● Requirement
Nothing but the lines from the one containing "right elbow: (54, 132)" through the one containing "left ear: (92, 78)", both included, should be given again, each exactly as written below.

(Stored entries)
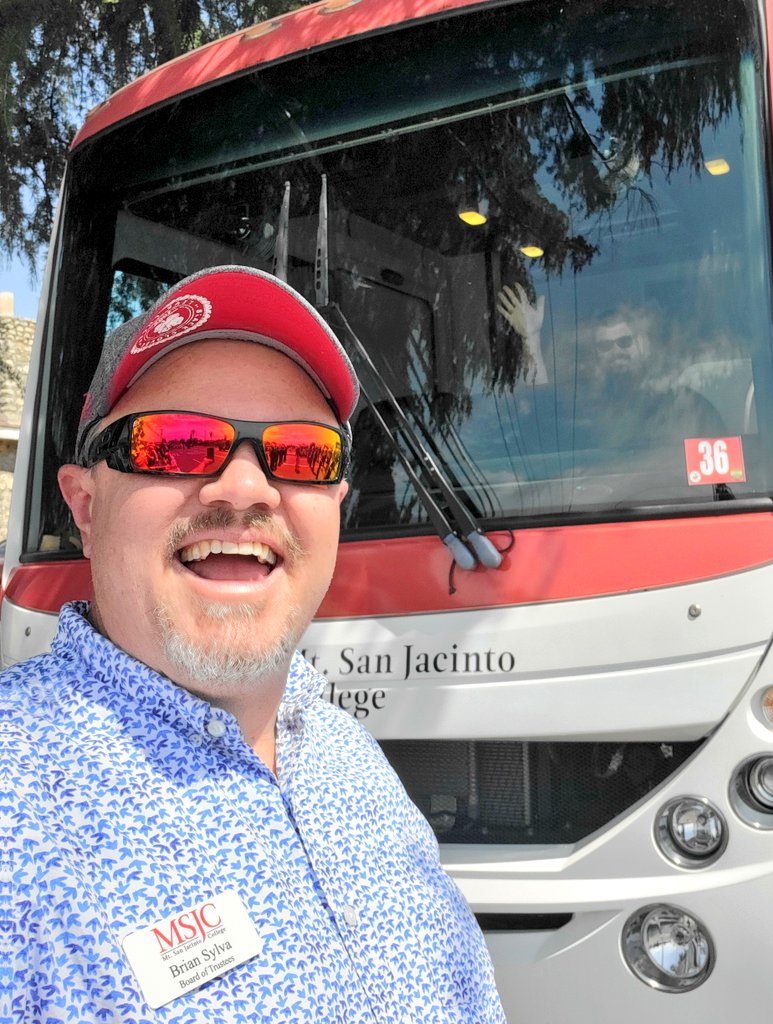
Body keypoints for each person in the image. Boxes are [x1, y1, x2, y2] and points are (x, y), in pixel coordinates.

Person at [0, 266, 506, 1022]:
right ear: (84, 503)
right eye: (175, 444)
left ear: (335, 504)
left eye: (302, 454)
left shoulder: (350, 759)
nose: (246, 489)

==

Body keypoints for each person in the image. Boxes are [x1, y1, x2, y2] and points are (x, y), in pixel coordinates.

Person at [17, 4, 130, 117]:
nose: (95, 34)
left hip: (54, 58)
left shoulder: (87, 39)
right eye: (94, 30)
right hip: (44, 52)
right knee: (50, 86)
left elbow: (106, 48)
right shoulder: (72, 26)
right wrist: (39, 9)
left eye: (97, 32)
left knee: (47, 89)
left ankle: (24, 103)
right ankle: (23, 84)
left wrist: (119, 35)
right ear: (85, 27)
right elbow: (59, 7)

--

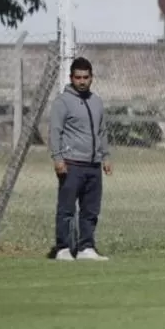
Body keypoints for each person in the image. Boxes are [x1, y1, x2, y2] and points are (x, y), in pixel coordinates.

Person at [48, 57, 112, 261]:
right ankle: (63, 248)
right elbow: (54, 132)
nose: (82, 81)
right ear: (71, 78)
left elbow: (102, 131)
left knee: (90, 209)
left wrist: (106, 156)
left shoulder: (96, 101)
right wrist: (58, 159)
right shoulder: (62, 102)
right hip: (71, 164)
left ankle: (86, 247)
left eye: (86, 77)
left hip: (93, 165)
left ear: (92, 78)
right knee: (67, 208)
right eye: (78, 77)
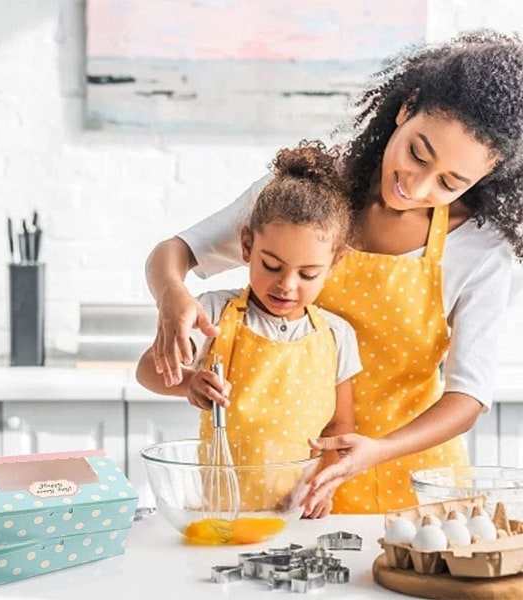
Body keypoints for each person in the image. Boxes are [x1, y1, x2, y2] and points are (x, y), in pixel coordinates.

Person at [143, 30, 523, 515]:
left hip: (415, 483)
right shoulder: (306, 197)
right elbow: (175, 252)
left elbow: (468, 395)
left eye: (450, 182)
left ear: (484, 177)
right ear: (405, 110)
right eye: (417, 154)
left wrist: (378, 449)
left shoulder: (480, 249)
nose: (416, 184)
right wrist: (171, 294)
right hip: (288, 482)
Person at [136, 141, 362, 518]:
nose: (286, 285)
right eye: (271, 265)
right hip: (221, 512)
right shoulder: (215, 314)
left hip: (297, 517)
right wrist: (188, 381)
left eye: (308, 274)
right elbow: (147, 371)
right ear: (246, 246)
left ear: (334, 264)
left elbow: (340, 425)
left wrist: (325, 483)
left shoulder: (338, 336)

● Result
right elbow: (54, 132)
nose: (82, 81)
right ear: (71, 78)
left elbow: (102, 131)
left knee: (90, 209)
left wrist: (106, 156)
left shoulder: (96, 101)
right wrist: (58, 159)
right shoulder: (62, 102)
right hip: (71, 164)
left ankle: (86, 247)
left eye: (86, 77)
left hip: (93, 165)
left ear: (92, 78)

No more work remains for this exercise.